**Document:**
Skip to content

Flow DSL vs Graph

Semantics, representation, and originality boundaries for the project's Flow model.

Thesis

For agent orchestration, Flow should be the semantic source of truth, YAML and JSON should be the portable representation, and graph should be a derived view for visualization and execution inspection.

This is the key distinction:

  • Graph-first systems are excellent at showing topology.
  • Flow-first systems are better at defining composition semantics.

Agent orchestration usually fails on semantic boundaries, not on drawing nodes and edges.

Questions this document answers

  1. Why is Flow a better canonical representation than graph for agent orchestration?
  2. Why can Flow be expressed precisely in YAML and JSON?
  3. What exactly is original about this repository's Flow model, and what is not?
  4. What is the smallest useful semantic core for a Flow YAML DSL?

**Extracted information:**
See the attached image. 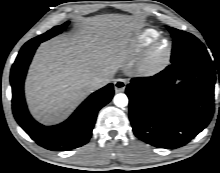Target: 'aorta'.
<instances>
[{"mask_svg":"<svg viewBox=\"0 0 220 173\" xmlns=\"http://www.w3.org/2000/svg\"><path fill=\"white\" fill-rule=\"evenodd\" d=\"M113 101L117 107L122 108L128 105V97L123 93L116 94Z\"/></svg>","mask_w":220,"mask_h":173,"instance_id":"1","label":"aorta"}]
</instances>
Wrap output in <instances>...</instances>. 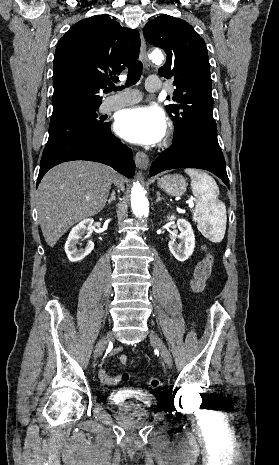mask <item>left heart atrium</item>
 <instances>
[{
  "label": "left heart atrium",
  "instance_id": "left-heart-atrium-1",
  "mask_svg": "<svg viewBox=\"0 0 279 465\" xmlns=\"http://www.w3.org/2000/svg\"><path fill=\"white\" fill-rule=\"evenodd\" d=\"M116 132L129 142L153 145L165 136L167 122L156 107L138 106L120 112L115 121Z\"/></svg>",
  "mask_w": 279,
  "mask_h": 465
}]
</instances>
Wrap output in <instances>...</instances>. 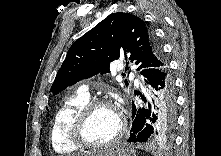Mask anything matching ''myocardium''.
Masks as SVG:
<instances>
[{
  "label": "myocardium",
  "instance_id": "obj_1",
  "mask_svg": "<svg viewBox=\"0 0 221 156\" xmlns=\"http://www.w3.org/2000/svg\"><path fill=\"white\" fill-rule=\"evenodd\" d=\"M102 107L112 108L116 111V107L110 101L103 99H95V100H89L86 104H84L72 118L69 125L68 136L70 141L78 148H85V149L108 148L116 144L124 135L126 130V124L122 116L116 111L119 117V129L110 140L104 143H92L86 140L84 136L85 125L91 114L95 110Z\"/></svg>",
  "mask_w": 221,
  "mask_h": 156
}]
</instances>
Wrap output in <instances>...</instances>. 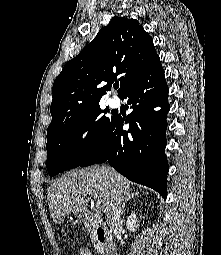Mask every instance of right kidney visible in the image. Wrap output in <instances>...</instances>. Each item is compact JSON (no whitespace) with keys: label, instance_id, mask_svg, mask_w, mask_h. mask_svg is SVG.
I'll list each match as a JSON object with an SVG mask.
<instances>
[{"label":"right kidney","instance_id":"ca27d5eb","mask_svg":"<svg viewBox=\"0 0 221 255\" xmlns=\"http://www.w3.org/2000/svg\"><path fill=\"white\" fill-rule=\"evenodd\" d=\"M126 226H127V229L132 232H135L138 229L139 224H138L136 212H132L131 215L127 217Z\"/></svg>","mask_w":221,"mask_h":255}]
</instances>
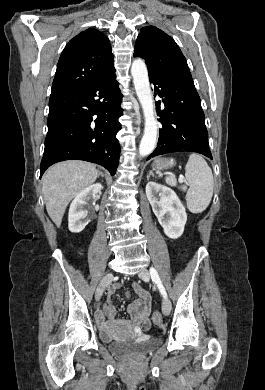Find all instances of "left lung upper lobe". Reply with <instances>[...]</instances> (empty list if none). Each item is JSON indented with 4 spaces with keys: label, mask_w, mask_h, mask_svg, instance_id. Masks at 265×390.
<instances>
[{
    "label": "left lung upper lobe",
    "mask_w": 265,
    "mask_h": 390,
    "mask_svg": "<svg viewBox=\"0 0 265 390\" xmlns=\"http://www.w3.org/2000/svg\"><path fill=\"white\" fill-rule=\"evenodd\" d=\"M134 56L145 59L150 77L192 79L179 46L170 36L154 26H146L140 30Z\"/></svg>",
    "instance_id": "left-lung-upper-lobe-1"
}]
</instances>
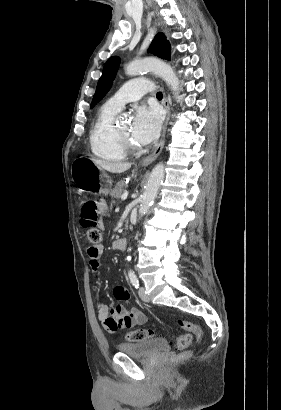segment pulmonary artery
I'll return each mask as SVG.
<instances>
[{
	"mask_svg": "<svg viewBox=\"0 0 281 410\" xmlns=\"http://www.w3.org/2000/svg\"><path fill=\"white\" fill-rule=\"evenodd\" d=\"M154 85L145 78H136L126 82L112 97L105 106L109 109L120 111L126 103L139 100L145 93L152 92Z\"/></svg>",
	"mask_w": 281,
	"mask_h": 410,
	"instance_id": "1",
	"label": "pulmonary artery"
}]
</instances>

* * *

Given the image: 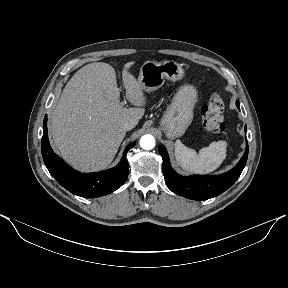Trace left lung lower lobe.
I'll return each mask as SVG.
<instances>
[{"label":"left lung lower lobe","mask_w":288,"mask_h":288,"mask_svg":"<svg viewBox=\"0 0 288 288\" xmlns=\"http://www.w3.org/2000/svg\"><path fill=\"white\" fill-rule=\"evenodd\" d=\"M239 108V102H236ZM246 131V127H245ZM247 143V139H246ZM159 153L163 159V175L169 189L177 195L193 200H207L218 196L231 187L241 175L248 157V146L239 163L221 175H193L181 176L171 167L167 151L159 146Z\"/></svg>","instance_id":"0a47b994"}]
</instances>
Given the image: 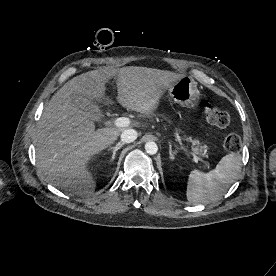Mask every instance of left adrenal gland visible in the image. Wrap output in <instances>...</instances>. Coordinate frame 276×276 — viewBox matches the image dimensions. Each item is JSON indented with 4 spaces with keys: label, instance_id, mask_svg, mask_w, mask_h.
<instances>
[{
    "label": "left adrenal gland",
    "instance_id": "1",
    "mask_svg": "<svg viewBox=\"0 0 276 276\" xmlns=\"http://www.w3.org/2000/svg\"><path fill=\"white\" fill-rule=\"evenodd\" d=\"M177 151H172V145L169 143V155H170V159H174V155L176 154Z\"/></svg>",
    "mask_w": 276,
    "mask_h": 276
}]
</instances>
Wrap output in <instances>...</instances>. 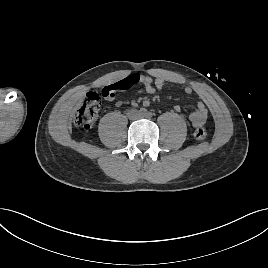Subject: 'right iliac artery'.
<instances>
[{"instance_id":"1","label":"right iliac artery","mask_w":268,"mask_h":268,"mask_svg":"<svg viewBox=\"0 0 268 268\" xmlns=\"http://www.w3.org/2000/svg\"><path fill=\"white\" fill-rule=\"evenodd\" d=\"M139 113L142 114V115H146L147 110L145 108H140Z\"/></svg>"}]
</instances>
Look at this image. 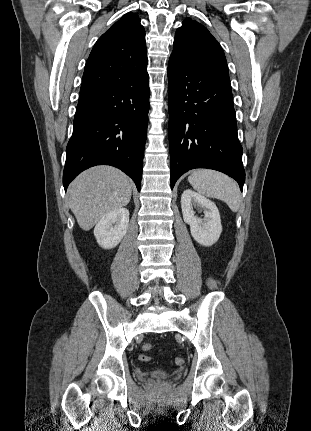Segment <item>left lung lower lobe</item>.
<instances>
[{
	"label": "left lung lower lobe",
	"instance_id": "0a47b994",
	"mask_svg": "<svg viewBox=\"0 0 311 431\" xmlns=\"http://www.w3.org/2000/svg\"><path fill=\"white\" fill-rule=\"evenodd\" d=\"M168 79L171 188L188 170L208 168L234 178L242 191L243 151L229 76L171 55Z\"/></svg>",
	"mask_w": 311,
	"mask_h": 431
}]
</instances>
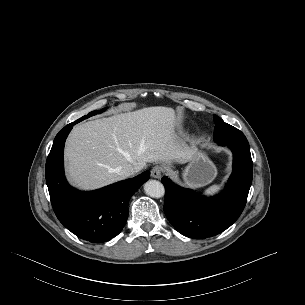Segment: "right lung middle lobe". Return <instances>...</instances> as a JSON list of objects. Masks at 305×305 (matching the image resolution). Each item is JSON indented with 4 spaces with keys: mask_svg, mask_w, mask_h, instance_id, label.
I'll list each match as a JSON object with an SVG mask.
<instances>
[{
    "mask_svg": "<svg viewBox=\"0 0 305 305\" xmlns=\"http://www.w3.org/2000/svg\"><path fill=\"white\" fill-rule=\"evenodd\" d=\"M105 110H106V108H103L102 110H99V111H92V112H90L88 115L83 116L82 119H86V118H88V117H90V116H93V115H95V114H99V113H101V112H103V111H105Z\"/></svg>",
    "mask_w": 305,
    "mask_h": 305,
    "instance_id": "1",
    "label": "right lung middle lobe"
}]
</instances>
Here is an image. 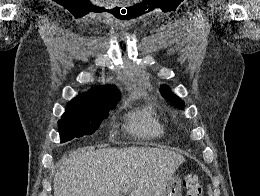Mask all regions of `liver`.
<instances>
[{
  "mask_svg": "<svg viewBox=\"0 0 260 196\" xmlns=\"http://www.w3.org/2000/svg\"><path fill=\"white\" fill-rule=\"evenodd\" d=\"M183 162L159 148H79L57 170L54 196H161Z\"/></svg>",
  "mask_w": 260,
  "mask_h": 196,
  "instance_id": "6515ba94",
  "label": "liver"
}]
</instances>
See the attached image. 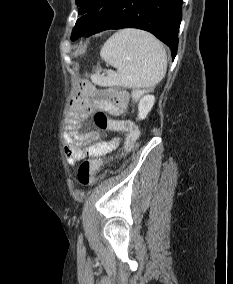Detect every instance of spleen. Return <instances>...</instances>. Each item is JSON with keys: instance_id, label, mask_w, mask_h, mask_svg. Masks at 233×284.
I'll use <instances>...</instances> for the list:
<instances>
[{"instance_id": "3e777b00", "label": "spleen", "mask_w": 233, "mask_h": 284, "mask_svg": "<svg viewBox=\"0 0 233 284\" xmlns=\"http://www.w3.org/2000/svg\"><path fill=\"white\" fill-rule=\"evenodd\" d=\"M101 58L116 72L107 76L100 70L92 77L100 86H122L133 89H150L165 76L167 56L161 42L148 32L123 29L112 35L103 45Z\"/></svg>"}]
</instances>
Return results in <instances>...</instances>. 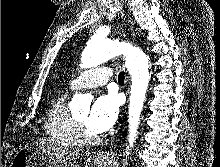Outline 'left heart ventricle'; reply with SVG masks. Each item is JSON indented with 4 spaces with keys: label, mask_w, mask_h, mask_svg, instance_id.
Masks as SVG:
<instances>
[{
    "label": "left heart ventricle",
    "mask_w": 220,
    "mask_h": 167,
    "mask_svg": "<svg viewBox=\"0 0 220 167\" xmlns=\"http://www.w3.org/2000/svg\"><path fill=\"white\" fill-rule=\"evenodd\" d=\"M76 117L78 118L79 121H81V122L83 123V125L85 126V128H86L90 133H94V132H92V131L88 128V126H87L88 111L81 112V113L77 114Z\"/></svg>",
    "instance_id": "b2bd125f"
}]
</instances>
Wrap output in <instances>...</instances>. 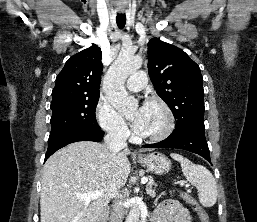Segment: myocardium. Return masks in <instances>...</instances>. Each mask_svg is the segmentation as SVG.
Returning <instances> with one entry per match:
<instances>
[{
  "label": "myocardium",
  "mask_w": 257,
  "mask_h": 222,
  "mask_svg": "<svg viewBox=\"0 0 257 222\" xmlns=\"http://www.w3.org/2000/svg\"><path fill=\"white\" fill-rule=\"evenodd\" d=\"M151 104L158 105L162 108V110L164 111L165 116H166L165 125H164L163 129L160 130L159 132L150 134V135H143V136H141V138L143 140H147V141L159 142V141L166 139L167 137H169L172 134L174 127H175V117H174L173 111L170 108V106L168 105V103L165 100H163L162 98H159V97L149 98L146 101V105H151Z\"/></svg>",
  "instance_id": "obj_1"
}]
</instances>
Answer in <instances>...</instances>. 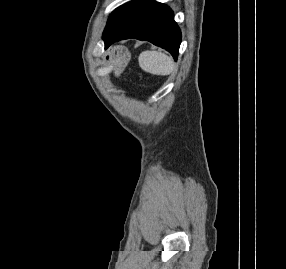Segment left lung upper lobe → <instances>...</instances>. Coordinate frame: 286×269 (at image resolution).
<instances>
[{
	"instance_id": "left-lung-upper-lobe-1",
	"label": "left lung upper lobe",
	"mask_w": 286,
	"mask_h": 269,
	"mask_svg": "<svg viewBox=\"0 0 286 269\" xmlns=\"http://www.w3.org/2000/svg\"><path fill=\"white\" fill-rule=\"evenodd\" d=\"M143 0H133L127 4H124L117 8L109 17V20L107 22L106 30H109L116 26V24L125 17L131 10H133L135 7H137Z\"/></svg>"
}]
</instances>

* * *

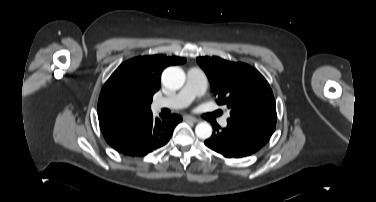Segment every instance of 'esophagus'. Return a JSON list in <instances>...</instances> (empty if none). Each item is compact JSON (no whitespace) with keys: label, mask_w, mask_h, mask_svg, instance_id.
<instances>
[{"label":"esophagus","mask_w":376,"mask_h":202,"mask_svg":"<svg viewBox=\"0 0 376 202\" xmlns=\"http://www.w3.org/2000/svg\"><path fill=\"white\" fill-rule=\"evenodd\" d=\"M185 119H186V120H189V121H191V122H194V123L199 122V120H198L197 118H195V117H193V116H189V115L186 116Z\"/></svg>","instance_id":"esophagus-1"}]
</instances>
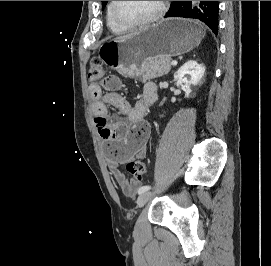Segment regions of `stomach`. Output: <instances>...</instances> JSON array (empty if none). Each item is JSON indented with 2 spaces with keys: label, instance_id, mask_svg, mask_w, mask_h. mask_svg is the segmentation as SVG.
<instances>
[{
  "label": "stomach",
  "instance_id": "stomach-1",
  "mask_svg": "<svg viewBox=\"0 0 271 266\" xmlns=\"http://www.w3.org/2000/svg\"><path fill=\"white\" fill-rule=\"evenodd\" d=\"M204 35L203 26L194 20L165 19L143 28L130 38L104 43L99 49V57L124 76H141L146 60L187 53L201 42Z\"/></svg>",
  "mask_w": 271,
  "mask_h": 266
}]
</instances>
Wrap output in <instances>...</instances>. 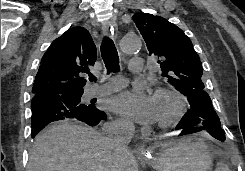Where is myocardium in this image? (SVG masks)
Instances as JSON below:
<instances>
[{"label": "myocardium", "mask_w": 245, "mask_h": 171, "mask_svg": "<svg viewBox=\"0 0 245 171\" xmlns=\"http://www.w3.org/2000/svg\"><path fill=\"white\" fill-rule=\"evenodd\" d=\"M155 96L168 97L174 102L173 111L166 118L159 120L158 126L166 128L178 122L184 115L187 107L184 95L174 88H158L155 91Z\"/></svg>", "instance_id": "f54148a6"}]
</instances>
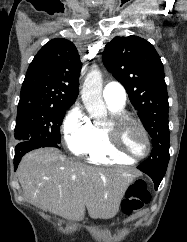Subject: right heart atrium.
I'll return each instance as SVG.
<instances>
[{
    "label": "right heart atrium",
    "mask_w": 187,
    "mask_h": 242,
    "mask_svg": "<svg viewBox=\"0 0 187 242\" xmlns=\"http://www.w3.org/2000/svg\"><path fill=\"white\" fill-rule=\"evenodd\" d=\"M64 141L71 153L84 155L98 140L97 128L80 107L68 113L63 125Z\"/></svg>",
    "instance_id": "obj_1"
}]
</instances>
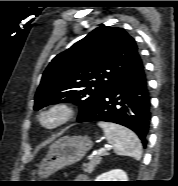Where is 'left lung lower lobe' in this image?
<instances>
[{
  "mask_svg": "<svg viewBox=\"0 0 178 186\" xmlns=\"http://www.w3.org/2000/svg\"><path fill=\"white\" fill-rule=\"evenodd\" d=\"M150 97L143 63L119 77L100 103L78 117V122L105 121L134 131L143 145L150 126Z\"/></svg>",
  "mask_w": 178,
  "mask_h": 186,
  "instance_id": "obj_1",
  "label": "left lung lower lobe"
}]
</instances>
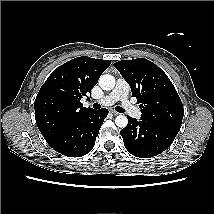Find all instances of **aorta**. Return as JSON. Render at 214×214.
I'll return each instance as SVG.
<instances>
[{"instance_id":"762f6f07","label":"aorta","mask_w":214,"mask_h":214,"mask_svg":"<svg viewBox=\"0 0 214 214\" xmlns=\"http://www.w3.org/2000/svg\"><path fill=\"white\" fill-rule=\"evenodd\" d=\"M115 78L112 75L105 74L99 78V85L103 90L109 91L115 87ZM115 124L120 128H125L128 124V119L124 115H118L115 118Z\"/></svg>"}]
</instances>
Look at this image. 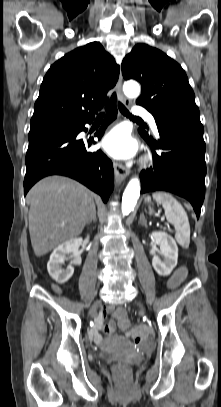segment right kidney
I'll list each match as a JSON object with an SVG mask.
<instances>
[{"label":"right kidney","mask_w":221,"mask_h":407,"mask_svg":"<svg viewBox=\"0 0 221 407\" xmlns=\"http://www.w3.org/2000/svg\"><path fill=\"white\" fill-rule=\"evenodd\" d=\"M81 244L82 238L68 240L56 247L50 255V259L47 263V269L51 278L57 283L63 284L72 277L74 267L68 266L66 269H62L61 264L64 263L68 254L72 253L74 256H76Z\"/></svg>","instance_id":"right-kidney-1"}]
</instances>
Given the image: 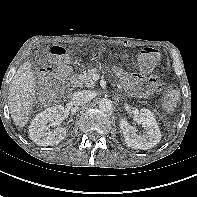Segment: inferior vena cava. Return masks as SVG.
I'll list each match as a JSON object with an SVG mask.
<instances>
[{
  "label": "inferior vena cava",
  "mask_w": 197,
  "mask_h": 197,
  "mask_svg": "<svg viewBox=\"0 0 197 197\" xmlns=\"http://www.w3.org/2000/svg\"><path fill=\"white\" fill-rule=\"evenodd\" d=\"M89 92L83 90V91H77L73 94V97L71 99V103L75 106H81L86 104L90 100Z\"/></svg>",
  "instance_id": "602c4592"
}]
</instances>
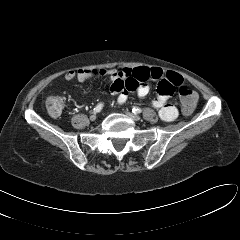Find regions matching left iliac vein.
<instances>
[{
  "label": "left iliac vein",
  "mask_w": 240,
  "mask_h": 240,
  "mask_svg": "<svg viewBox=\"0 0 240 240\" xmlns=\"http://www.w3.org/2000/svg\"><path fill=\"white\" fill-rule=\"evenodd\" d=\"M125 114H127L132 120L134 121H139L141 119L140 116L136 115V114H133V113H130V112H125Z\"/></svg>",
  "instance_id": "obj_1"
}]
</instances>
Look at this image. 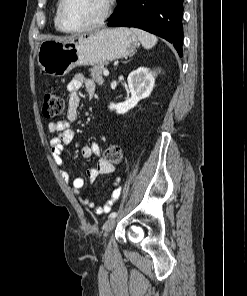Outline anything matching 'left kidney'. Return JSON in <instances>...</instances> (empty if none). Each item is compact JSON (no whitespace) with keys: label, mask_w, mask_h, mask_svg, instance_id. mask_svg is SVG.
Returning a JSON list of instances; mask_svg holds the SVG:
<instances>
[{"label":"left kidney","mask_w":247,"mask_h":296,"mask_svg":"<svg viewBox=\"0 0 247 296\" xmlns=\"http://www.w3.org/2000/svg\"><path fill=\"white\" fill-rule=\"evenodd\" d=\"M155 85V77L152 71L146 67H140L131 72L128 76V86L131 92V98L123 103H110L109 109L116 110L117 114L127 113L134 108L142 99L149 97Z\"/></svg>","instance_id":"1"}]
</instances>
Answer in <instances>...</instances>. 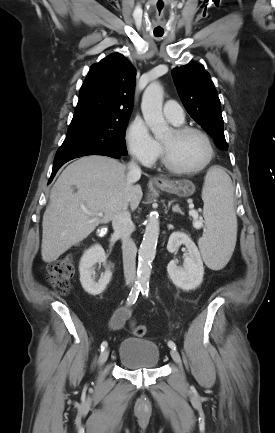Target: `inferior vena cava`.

**Given request:** Summarize the Flow DSL vs Graph document in two sentences.

**The completed task:** The document argues that, for agent orchestration, Flow should be the semantic source of truth, YAML and JSON the portable representation, and graph a derived view for visualization and execution inspection. It distinguishes graph-first systems, which excel at showing topology, from flow-first systems, which are better at defining composition semantics, and notes that agent orchestration usually fails on semantic boundaries rather than on drawing nodes and edges.